By Mike Wilmington Wilmington@moviecitynews.com
Wilmington on Movies: Cloud Atlas
CLOUD ATLAS (Four Stars)
Germany-U.S.: Tom Tykwer-Lana Wachowski-Andy Wachowski, 2012
I loved it. And for once, I’m speechless.
But I promise to get to it at greater length, next week. It’s a movie, after all, that can probably be watched repeatedly, and discussed endlessly. It’s divided the critics — some are fervently pro, some contemptuously con — in a way that usually only the more interesting pictures can and do. It’s long, it’s complex, and it violates about half the rules for a big-budget big-audience movie, while following (and triumphing in) about half the others.
Cloud Atlas is based on the well-reviewed, much-awarded (or short-listed) British novel by David Mitchell, a book that links together six stories, ranging in time and place from the Pacific Ocean in 1850, to Belgium in 1931, to California in 1975, to the United Kingdom right about now, to South Korea in the near future, to an island somewhere in the ocean somewhen past the Apocalypse.
The movie has a huge cast — topped by Tom Hanks, Halle Berry, Jim Brioadbent, Hugo Weaving, Hugo Weaving , Jim Sturgess and others — and it’s made even huger by the fact that the main actors keep popping up in all six films playing, different roles. In all but one case, that is:The role of whistle-blower Rufus Sixsmith is played in both Parts Two and Three by James D’Arcy.
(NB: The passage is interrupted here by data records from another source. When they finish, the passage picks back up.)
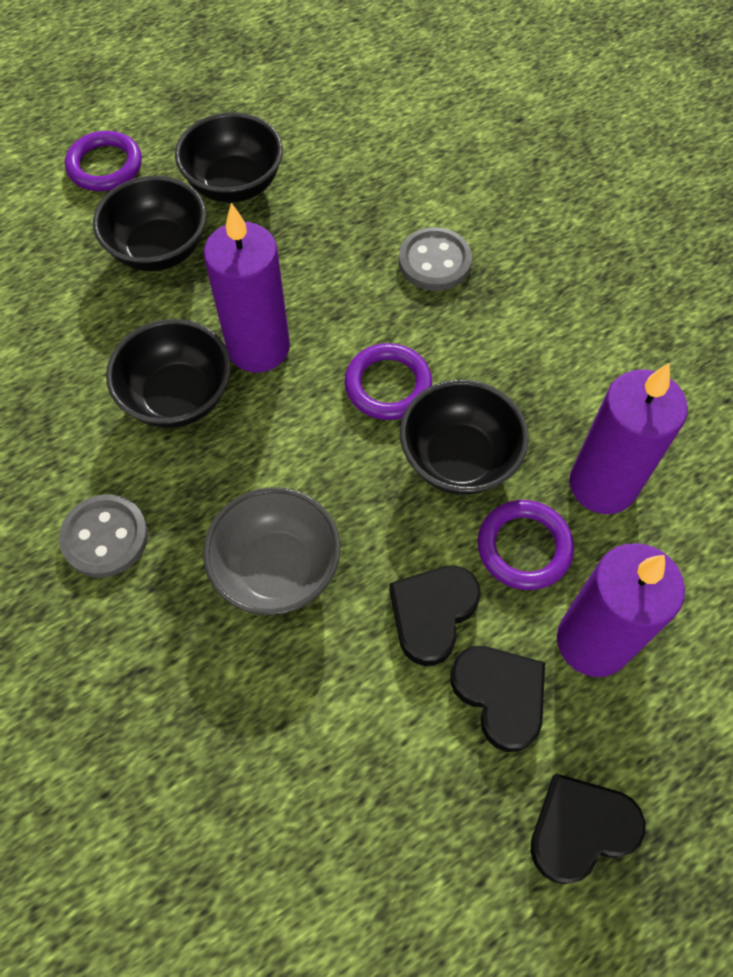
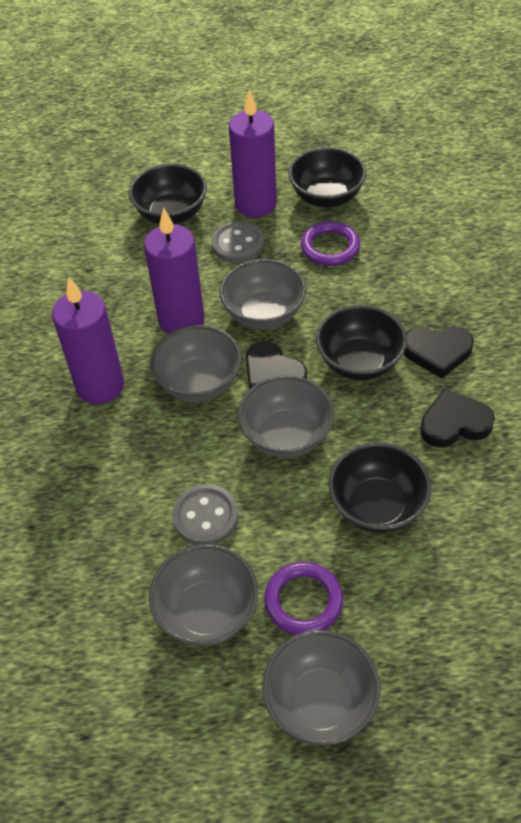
grey bowl: [203,487,341,615] = 1 -> [149,544,258,646] [150,325,242,402] [220,259,306,330] [238,375,334,458] [262,630,380,746] = 5
purple ring: [65,131,142,191] [345,343,432,420] [477,500,574,590] = 3 -> [264,562,343,635] [301,221,360,266] = 2

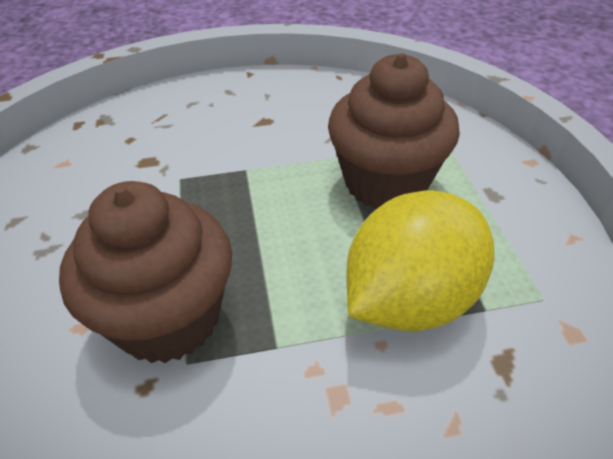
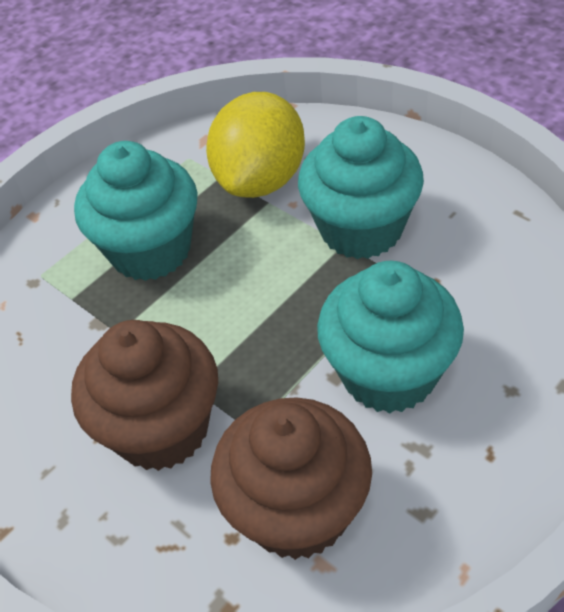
turquoise cupcake: none = 0 -> [74,141,198,281] [298,116,424,259] [317,261,464,413] = 3

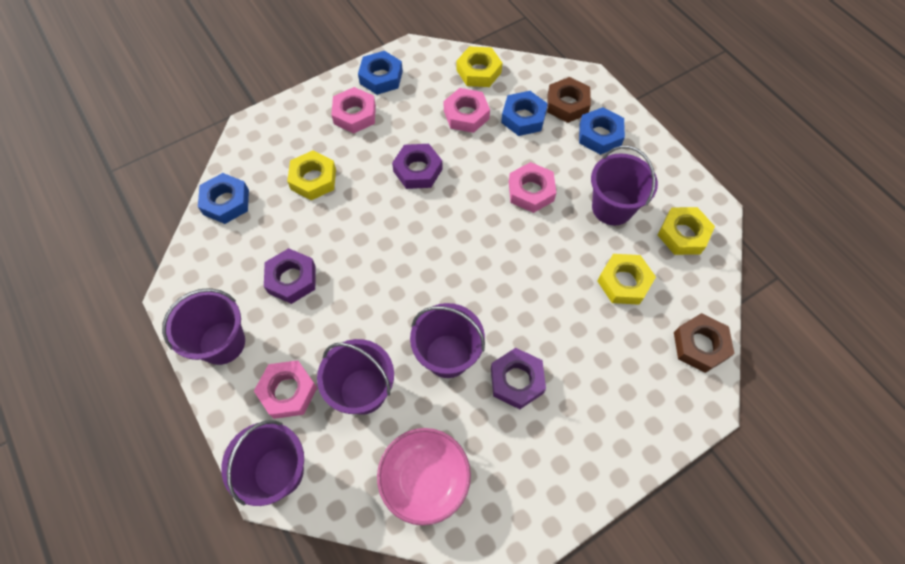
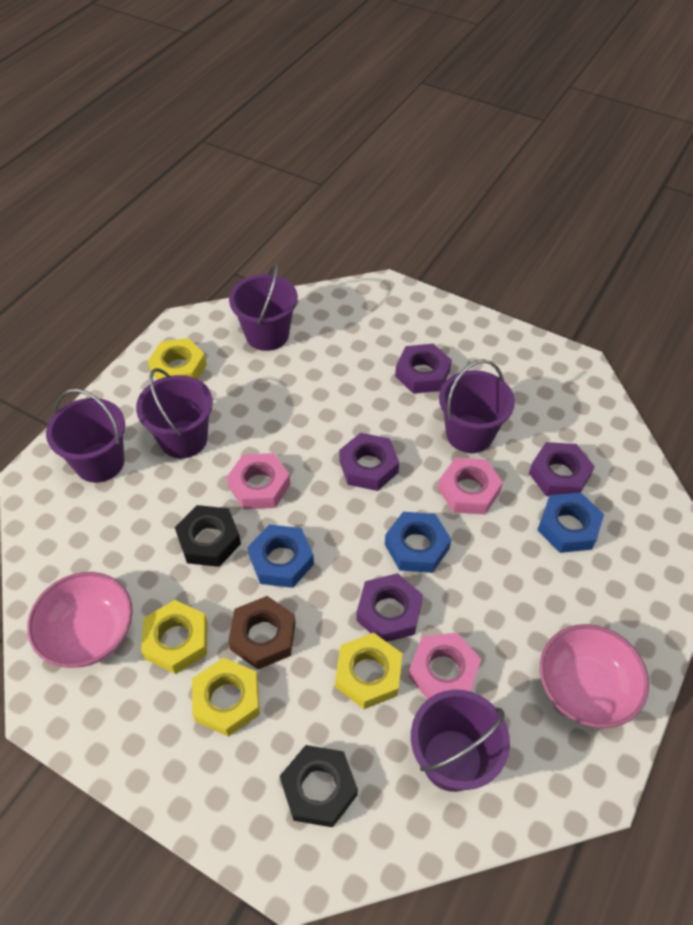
black nut: none = 0 -> [175,505,241,567] [280,745,358,827] = 2
blue nut: [198,173,249,224] [358,51,403,95] [501,91,548,136] [579,107,625,155] = 4 -> [248,524,314,588] [385,512,451,573] [537,492,604,553] = 3
brown nut: [547,77,591,123] [674,313,735,373] = 2 -> [228,596,296,669] = 1
pink bowl: [377,428,471,525] = 1 -> [27,572,133,668] [540,624,649,728] = 2
pink nut: [254,360,317,419] [331,87,376,133] [444,88,490,133] [509,162,556,213] = 4 -> [227,453,291,509] [408,632,481,699] [438,457,503,514] = 3
purple nut: [264,248,315,304] [392,144,443,189] [491,348,546,409] = 3 -> [339,433,399,491] [356,573,423,642] [395,344,452,394] [529,442,595,496] = 4

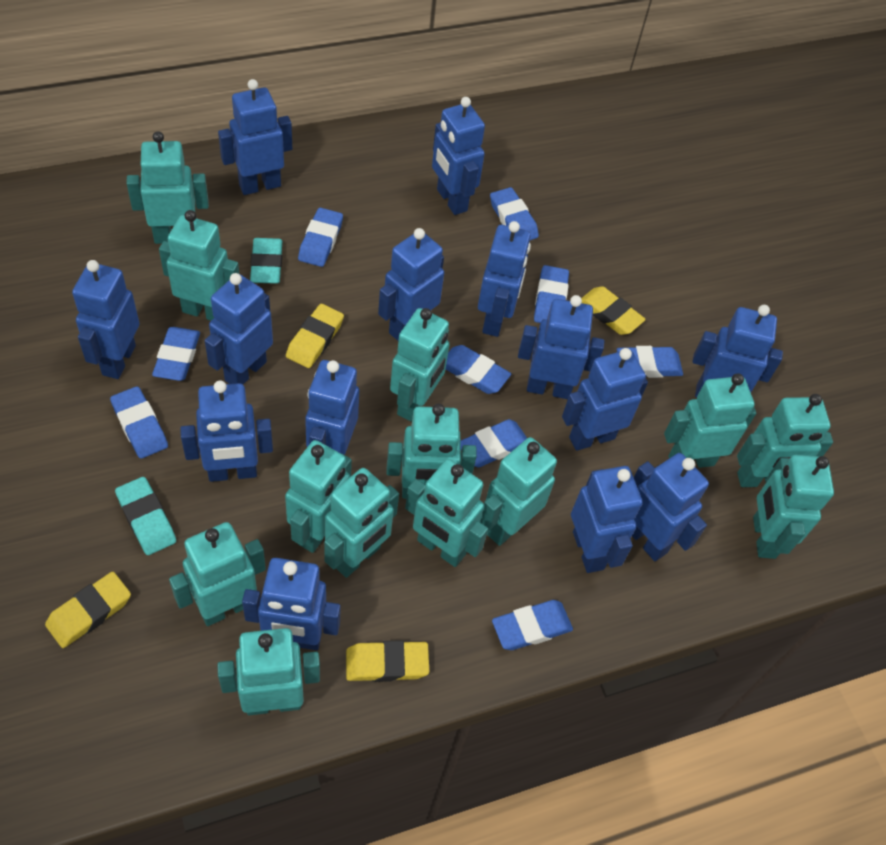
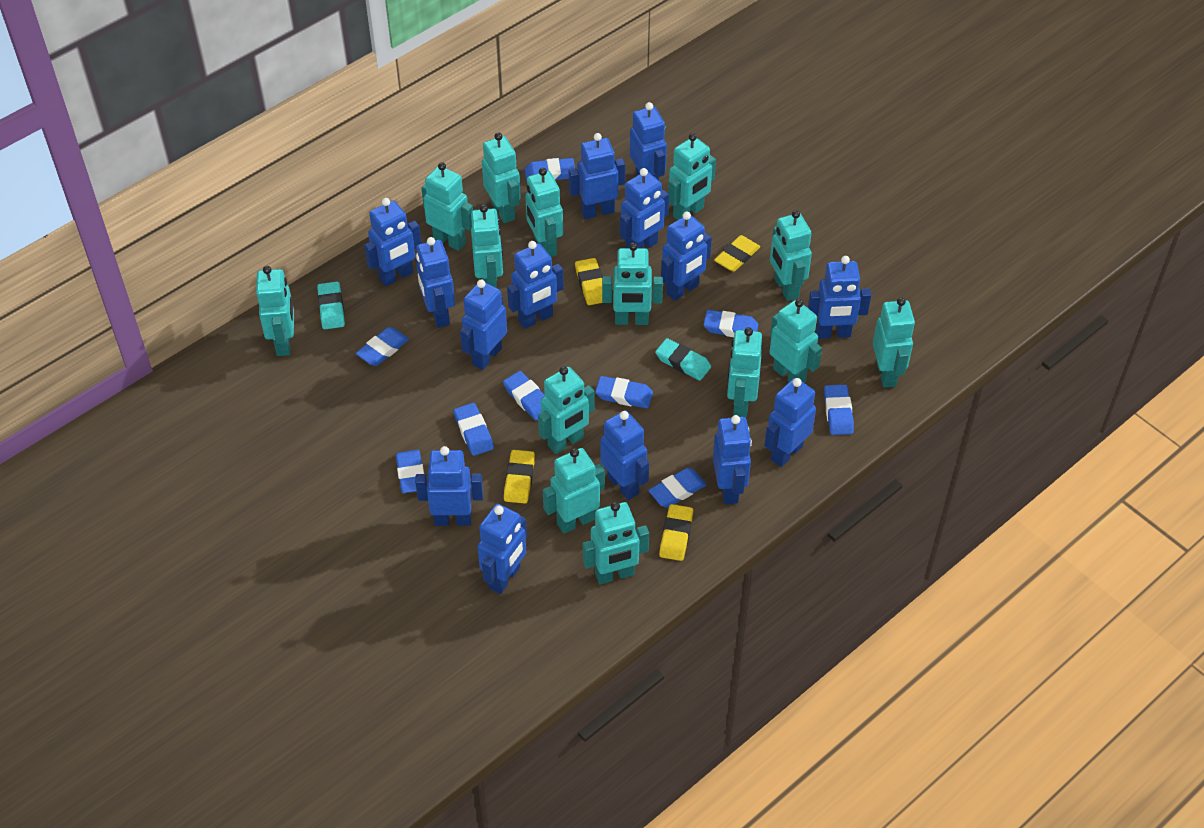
turquoise robot: [126,131,209,244] [159,210,239,321] [169,522,266,626] [217,628,320,715] [285,440,352,553] [324,468,399,578] [386,403,477,499] [390,308,449,422] [405,459,488,567] [480,437,557,546] [664,373,756,468] [737,394,833,487] [753,455,834,559] = 13 -> [256,266,294,356] [421,162,473,251] [471,204,503,288] [482,132,521,223] [525,168,563,257] [538,366,595,454] [543,448,605,534] [583,502,649,585] [602,242,663,325] [669,133,716,220] [727,327,762,418] [769,299,822,383] [770,210,812,301] [873,297,915,388] = 14

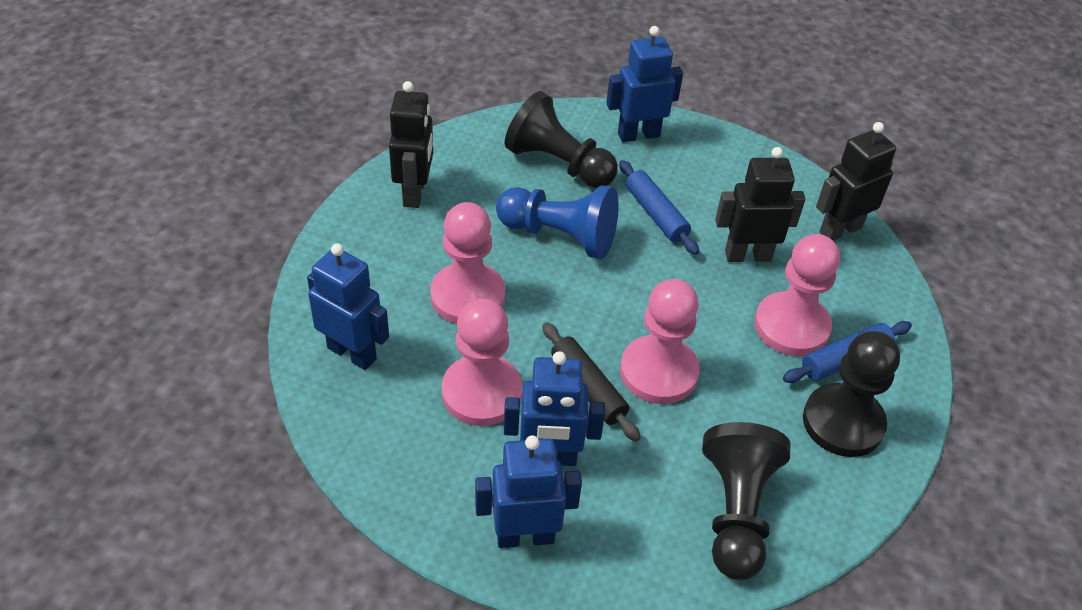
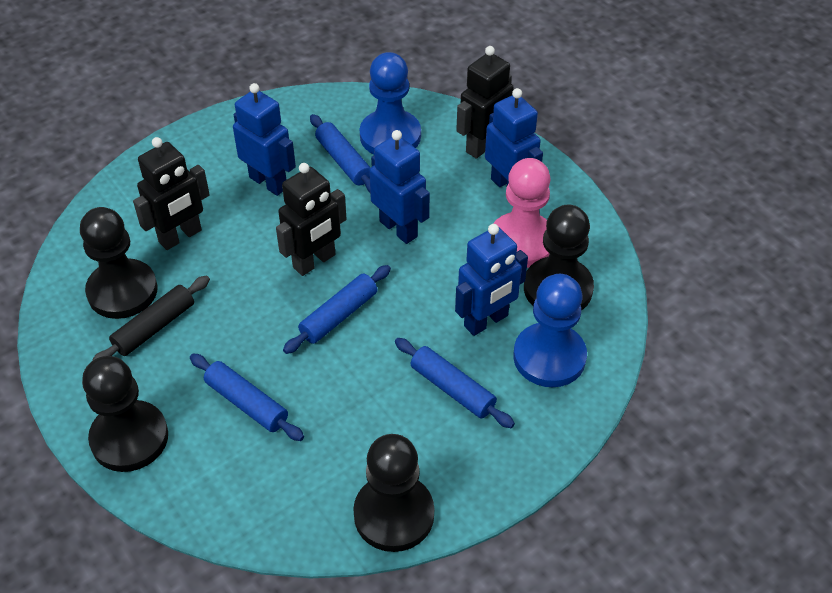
black pawn: [505,91,618,188] [702,422,790,580] [803,331,900,457] = 3 -> [80,207,158,319] [82,356,168,472] [353,434,434,552] [524,205,594,310] = 4
blue pawn: [496,185,619,259] = 1 -> [360,52,421,154] [513,274,587,387] = 2
blue rolling pin: [619,160,699,255] [783,321,912,383] = 2 -> [190,353,304,441] [283,265,391,354] [310,114,371,193] [395,338,515,428] = 4
pink pawn: [430,202,505,324] [442,299,522,426] [620,279,700,404] [754,234,840,356] = 4 -> [493,158,551,268] = 1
The makeup jobs are sometimes fabulous; you may be shocked, occasionally when you find out who’s playing who.
Mitchell arranged his novel in six parts, advancing chronologically, and those parts kept breaking off in the middle to bring in part of the last chapter. Then he finished up with the resolution of all six stories, this time in reverse (or mirror) order. It’s a tricky structure, maybe not as tricky as Vladimir Nabokov’s Pale Fire, with its tell-tale footnotes. So, to lessen the confusion, I suggest you google and read a long synopsis before seeing it. It would be best to read the novel first, of course, but I realize that’s not an option for lots of us. Later, maybe.
The movie takes those six genre-mashing stories and interweaves them, cutting back and forth, as in Inception. Tykwer and the Wachowski apparently wrote this infernally complex script together, and then split up for the shooting: Tykwer and his team taking Parts Two, Three and Four, and the Wachowski handling One, Five and Six. As mentioned, the actors take multiple roles, and that’s not a stunt. The galleries of roles reinforce Mitchell’s theme of reincarnation and of souls traveling from body to body. The movie, meanwhile, has many forms itslef. It’s full of romance and mystery and action and spectacle and humor, and the overall form reminds you of nothing so much as D. W. Griffith and his four interweaving stories in that other madly ambitious epic, 1916’s Intolerance. (That got some awful reviews, too.)
You’ll have fun, in any case. Like Intolerance, this movie is staggeringly, outrageously, madly, breath-takingly ambitious. I didn’t see Cloud Atlas at Toronto, where it reportedly generated a ten-minute standing ovation. But I would have stood for fifteen, maybe longer. (I saw it at the Chicago’s best movie critic venue, the Lake Street Screening Room, at a critic’s screening for the Chicago Film Festival — where Cloud Atlas was the fest centerpiece.)
So…You must see it. For yourself. Even if you despise it, you’ll have fun vivisecting it afterwards. It’s 164 minutes long, and, as Roger Ebert has said, there’s not a boring second in it. Befuddling maybe. Boring no.